Look, we know you have limited time. It’s hard to research every single issue you hear about in the news or on social media, especially in a climate riddled with partisan posturing.

We’re endeavoring to cut through the rhetoric and give a straight down the middle, simplified explainer on important issues in Arkansas.


We’re looking at a decade of income tax cuts in Arkansas

There are been 6 tax cuts/credits in the past decade

    • The majority of the cuts have benefitted primarily low and middle-income Arkansans.
    • All taxpayers have seen significant rate cuts of 2% or more.


    How did we compare to other states?


    Arkansas had the highest top rate of its surrounding states when Gov. Hutchinson took office.

    • Texas & Tennessee: 0%
    • Oklahoma: 5%
    • Mississippi: 5%
    • Louisiana: 6%
    • Missouri: 4.9%
    • Arkansas: 6.9%

    The History

      Since 2012, the Arkansas Legislature has passed 6 income tax cuts or credits – 1 under Governor Mike Beebe and 5 under Governor Asa Hutchinson.

      The Beebe cut was aimed at all tax brackets equally. The Hutchinson cuts were:

      • one for low income
      • one for middle income
      • one for upper and middle income
      • two for most or all taxpayers

      Governor Hutchinson ran for governor on a platform of cutting income tax for Arkansans and had a phased-in approach that prioritized middle and low income earners first and focused on the top rate reduction last. The first cuts made under his administration, passed in 2015, were for Arkansans making between $21,000 and $70,000. The second cuts, passed in 2017, were aimed at low income folks making less than $21,000.

      The 2017 low income tax cut bill provided relief to 1.3 million taxpayers and totally eliminated income tax for 120,000 Arkansans. The middle income tax cut lowered taxes for almost 600,000 Arkansans.

      After implementing tax cuts for low and middle income earners, Gov. Hutchinson said he wanted to focus on pulling the top rate down to 5% from the 6.9% it was when he took office. At that time, Arkansas had the highest top income tax rate among surrounding states, according to the Tax Foundation. Texas and Tennessee had no income tax; Oklahoma’s top rate was 5 percent; Louisiana’s was 6 percent; Missouri’s was 5.9 percent; and Mississippi’s was 5 percent. 

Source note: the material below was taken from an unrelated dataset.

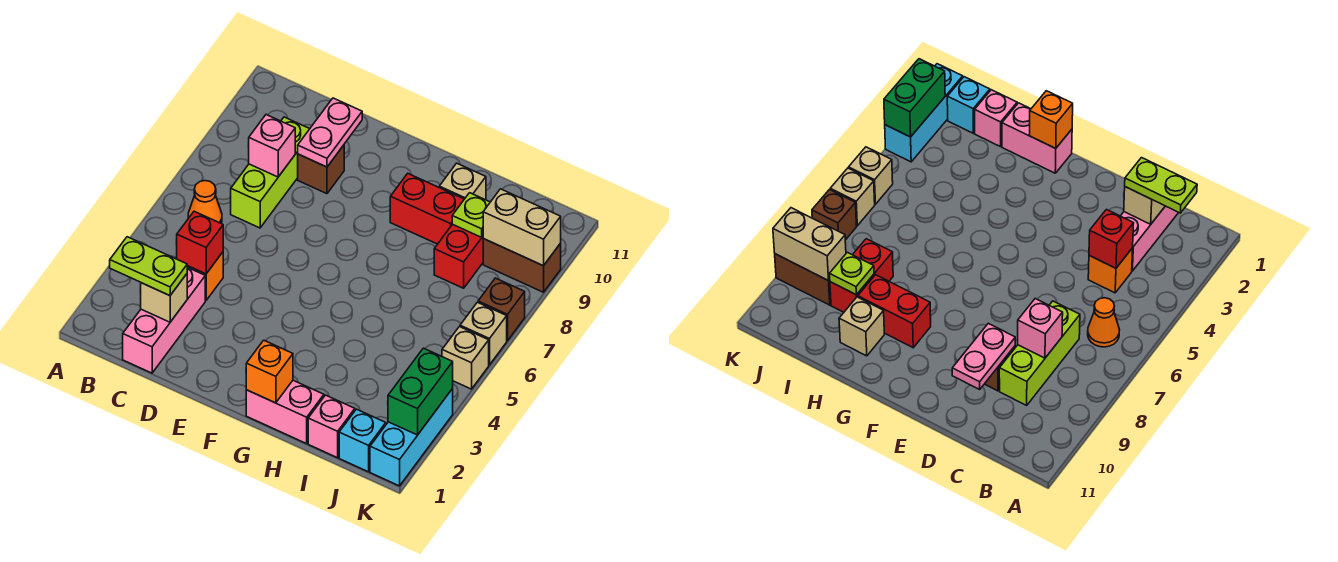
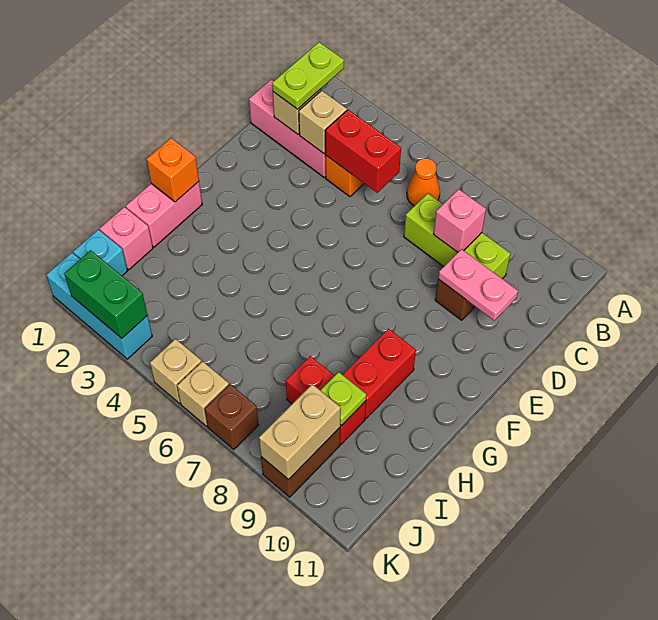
red 1x1 brick [177,211,223,274] -> red 1x2 brick [325,110,401,193]
tan 1x1 brick [439,163,486,200] -> tan 1x1 brick moved to [299,90,347,154]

      See information about who pays the top rate below. It may not be who you think. 

      To that end, the next tax cut under Gov. Hutchinson was aimed at middle and upper income earners. In 2019, the legislature approved a reduction to the top tax rate from 6.9% to 5.9% over a two-year period, benefitting just under 600,000 Arkansas taxpayers earning more than $38,000 but most significantly impacting people making $79,000 or more.

      In 2021, the final drop to 4.9% in the top rate, alongside significant drops throughout a simplified tax code, was approved by the legislature and scheduled to be phased in through 2025. In 2022, the cut was accelerated and went into immediate effect. It reduced the tax rate for most Arkansans and eliminated income taxes for more than 100,000 people.

      For example, under the 2021 cut alone, if you made $27,000 a year, the combined tables and rate cuts dropped your rate by up to 1.1%. If you made $90,000, the rate dropped by 1% on the majority of your income.

      The final income tax reduction occurred in August 2022 with a nonrefundable, one-year tax credit of up to $300 for couples and $150 for individuals that phases out at $101,000 for individuals and $202,000 for couples – impacting the vast majority of Arkansans.

      Who pays the top rate?

      Probably not who you think.

      Sometimes when we talk about the “top rate,” it sounds like we’re referencing Jeff Bezos or the Elon Musk types. But, actually, someone in Arkansas making $36,000 was taxed at their top bracket rate of 6% and a couple earning $75,000 was taxed at a top rate of 7%.

      When we say “top rate,” we’re often referring to school teachers, police officers, factory workers, families with two hardworking parents – not the millionaire / billionaires we envision.